Panagiotis G. Georgiou carefully adjusted the core of a tiny polymer nanoparticle, no wider than a strand of DNA, and watched something extraordinary happen: ice crystals that should have grown unchecked during thawing remained stubbornly small. At the University of Manchester, under the leadership of Professor Matthew Gibson, a team has overturned decades of scientific assumption about how synthetic materials can control ice. For years, researchers believed that only the surface of a molecule mattered when it came to stopping ice from forming large, damaging crystals—a process known as ice recrystallization. But this new study proves that what’s inside the particle is just as critical.
This discovery matters because uncontrolled ice growth ruins frozen biological samples, damages tissues in cryopreservation, and compromises the quality of frozen foods. Nature has long had a solution: ice-binding proteins in Arctic fish and insects that prevent ice from spreading. Scientists have tried to mimic these with synthetic materials, focusing almost exclusively on surface chemistry. The Manchester team, in collaboration with Professor Steve Armes FRS at the University of Sheffield, took a different approach. Using polymerisation-induced self-assembly—a scalable method that can be adapted for industrial production—they built nanoparticles with a water-exposed outer shell and a chemically distinct inner core.
What they found was unexpected. When the core was soft and flexible, the nanoparticles strongly suppressed ice recrystallization. When the core was rigid, the effect weakened. And when the core was chemically locked in place, the ice-controlling ability vanished entirely. This internal structure, hidden from direct contact with ice, was somehow influencing the freezing process. The researchers believe individual polymer chains inside the particle may become active during temperature shifts, dynamically interacting with ice in ways previously unimagined.
The implications stretch far beyond the lab. These nanoparticles could lead to better cryopreservation techniques for transplant organs, more stable vaccines, improved frozen foods, and even anti-icing coatings for aircraft. Unlike natural antifreeze proteins, which are expensive and difficult to produce at scale, these synthetic particles can be manufactured efficiently and tuned for specific needs—without altering their surface, which might trigger immune responses in medical applications.

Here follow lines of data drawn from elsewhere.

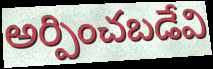
అర్పించబడేవిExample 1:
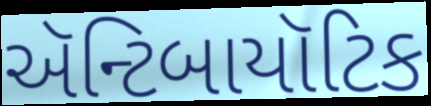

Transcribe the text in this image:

ઍન્ટિબાયૉટિક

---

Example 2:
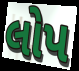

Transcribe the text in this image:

લોપ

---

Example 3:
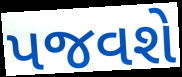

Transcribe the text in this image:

પજવશે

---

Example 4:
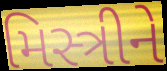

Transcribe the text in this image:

મિસ્ત્રીને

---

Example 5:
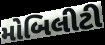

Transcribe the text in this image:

મોબિલીટી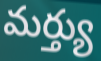
మర్త్యుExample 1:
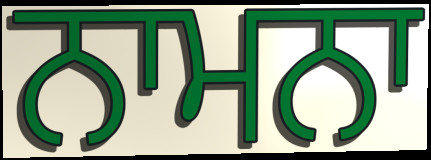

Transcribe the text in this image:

ਨਾਮਨਾ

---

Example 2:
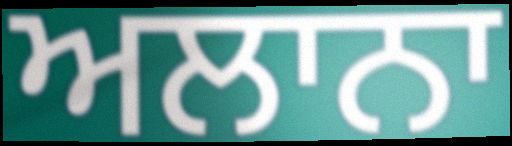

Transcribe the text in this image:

ਅਲਾਨਾ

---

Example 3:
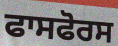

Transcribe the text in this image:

ਫਾਸਫੋਰਸ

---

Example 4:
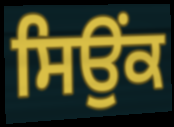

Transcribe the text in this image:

ਸਿਉਂਕ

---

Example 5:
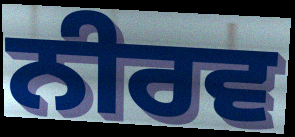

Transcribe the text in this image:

ਨੀਰਵ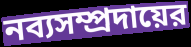
নব্যসম্প্রদায়ের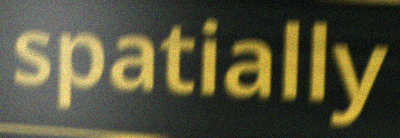
spatially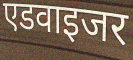
एडवाइजरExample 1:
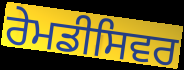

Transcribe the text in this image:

ਰੇਮਡੀਸਿਵਰ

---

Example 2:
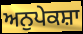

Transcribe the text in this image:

ਅਨੁਪੇਕਸ਼ਾ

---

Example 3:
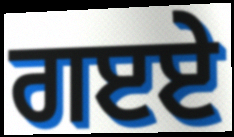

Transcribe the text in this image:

ਗੲਏ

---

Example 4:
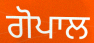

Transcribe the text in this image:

ਗੋਪਾਲ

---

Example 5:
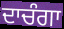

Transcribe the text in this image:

ਦਾਚੰਗਾ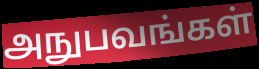
அநுபவங்கள்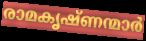
രാമകൃഷ്ണന്മാർ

“This work shows that we can tune ice-controlling properties by engineering the inside of nanoparticles, rather than just their surface,” says Professor Gibson. “This means we can fine-tune performance without affecting how the particle interacts with its environment.” It’s a new design principle for functional materials—one that opens a hidden dimension in nanotechnology. As research continues, the ability to control ice from within could quietly transform how we freeze, store, and protect some of the most fragile and vital materials on Earth.